Thanks for posting those piccies. Great stuff! They all seem to be Monotype or Linotype though.
I knew that Linotype & Machinery Ltd had taken over the UK Intertype hot metal business after Harris Intertype gave up on it and had shut the Slough factory down - so the last 2 Linotypes to be built new in the UK were actually existing machines reconditioned to factory specification using new parts by Mike Kirby of Linecasting Machinery Ltd (now at Whitstable, Kent, UK, but not sure if he was already located there then) in 1985 under contract to L&M, while the last two UK Intertypes were built the same way by him for, and using parts supplied by, the Linotype factory at Altrincham in 1986. I understand that Mike is the last full-time professional linecaster engineer in the UK who can still recondition machines to factory spec, though he is a general printing machinery engineer nowadays, as he'd starve if he was only doing linecasters. I understand that Brian Russell of the British Printing Society's Shropshire branch is a retired linecaster engineer too, and that a retired former Intertype assembly specialist from the Slough factory gave a lot of help to a BPS member in the Berkshire area in sorting out poblems with his Intertype a year or so ago. How many people do we still have in the UK with amateur and professional linecaster engineering skills, and where are they?
Lovely pictures, but no picture of the Thompson caster? Of course, the business was taken over by Lanston Monotype, but I understand that they kept producing them until the very end.
Monotypes and Thompsons aren't linecasters, but they are certainly hot metal machines - wasn't this site called the hot metal site in its previous incarnation? - and they certainly produce metal type. Do we have enough Forum members interested in them, to have a chatroom for afficionados of casting machines that produce individual types?
Re that strange Intertype Model A that Dan mentioned, the point about the Intertype that made them superior in their own way to the Linotype was that the A, B and C were the same machine, the letter indicating whether they had 1, 2 or 3 magazines, and Intertype made a big thing out of the modular standardisation of their machines, claiming that any part would fit any standardised Intertype machine that had ever been produced, even though old and new parts might look quite different.
Apart from the difference between mould depths between US and UK machines that seems to have originated in machinery being available in the UK when production started in the original Manchester factory that would allow a lower shoulder to be used, with less risk of ink inadvertently transferring to the job off the shoulder as well as the face of the slug, the Intertype was standardised on both sides of the big ditch too, whereas UK and US model ranges had significant variations between models even before the UK went entirely its own way with the Model 48, roughly 70 years ago.
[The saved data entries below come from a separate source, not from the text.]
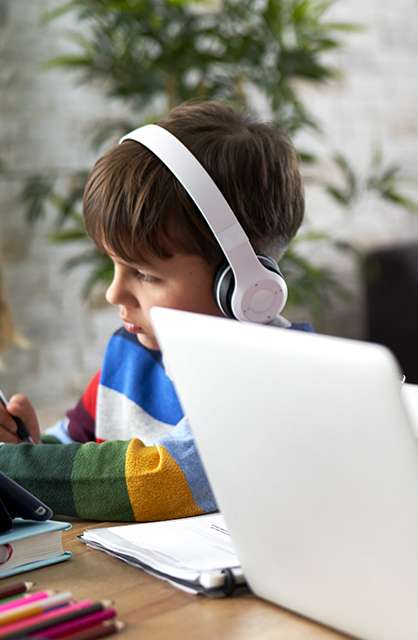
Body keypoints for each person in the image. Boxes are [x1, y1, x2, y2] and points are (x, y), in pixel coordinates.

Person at [0, 101, 308, 522]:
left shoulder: (275, 369)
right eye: (114, 265)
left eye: (144, 274)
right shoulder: (130, 353)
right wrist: (28, 449)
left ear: (242, 283)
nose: (114, 293)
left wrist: (10, 468)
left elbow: (167, 479)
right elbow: (76, 448)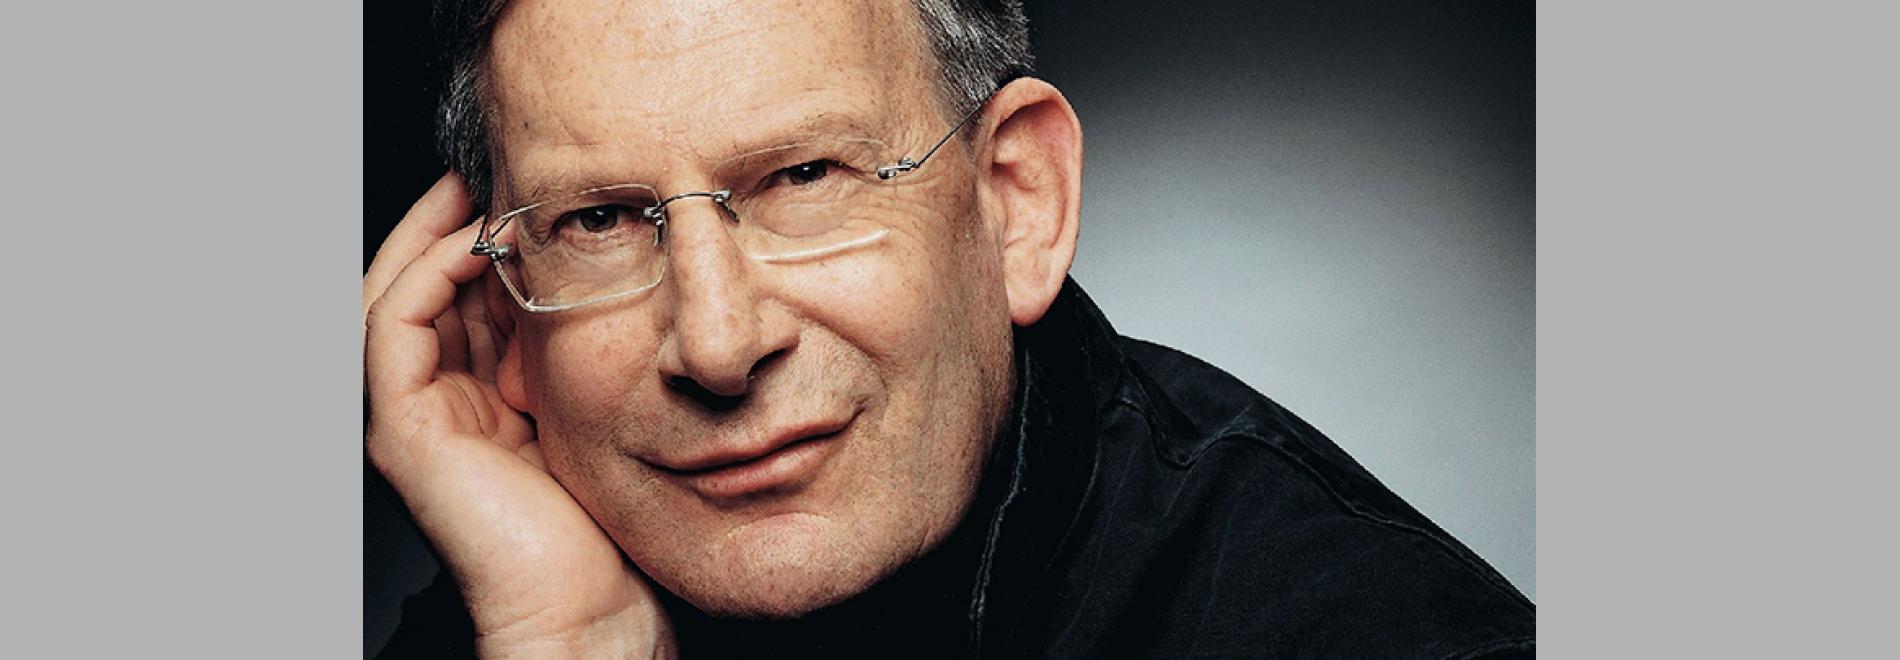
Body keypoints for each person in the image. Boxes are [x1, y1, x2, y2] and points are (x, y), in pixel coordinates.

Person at [363, 0, 1535, 656]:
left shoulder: (1356, 636)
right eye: (601, 218)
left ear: (1017, 200)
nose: (717, 344)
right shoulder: (521, 591)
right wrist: (579, 648)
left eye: (806, 176)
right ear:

As a result, Intertype instruction books, whether the single volume or the 4-part version, and the parts manuals (unless they are very early ones that only cover the A, B and/or C) are universally applicable regardless of the model or country of origin, and they are still readily available in the UK, whereas instruction books and parts books for UK Linotypes are far more specific to particular models and their variants, you can't rely on a part from one model being interchangeable with the same part from another model, and US documentation is generally not relevant to UK models.
Maybe that modular standardisation explains the Harris Intertype Model C that I found last month, with a very late serial number, fitted with the "New Streamlined Intertype" square base and the "New Streamlined Intertype" Model C3 arrangement of front-loading magazines. Maybe an old C that had been factory-reconditioned to as-new specification, using standard C3 parts where Model C parts were no longer available from stock? Would that make sense?
Which makes me wonder if that strange Model A that Dan menions was either a very early production line example, or possibly even one of the very few handcrafted prototype machines that were manufactured to break ino the market, before the poduction line was set up to manufacture the Model A in quantity. As I recall, the A was the only model available to start with, and was then made available as the B (with 2 magazines) or as the C (with 3), as the demand built up.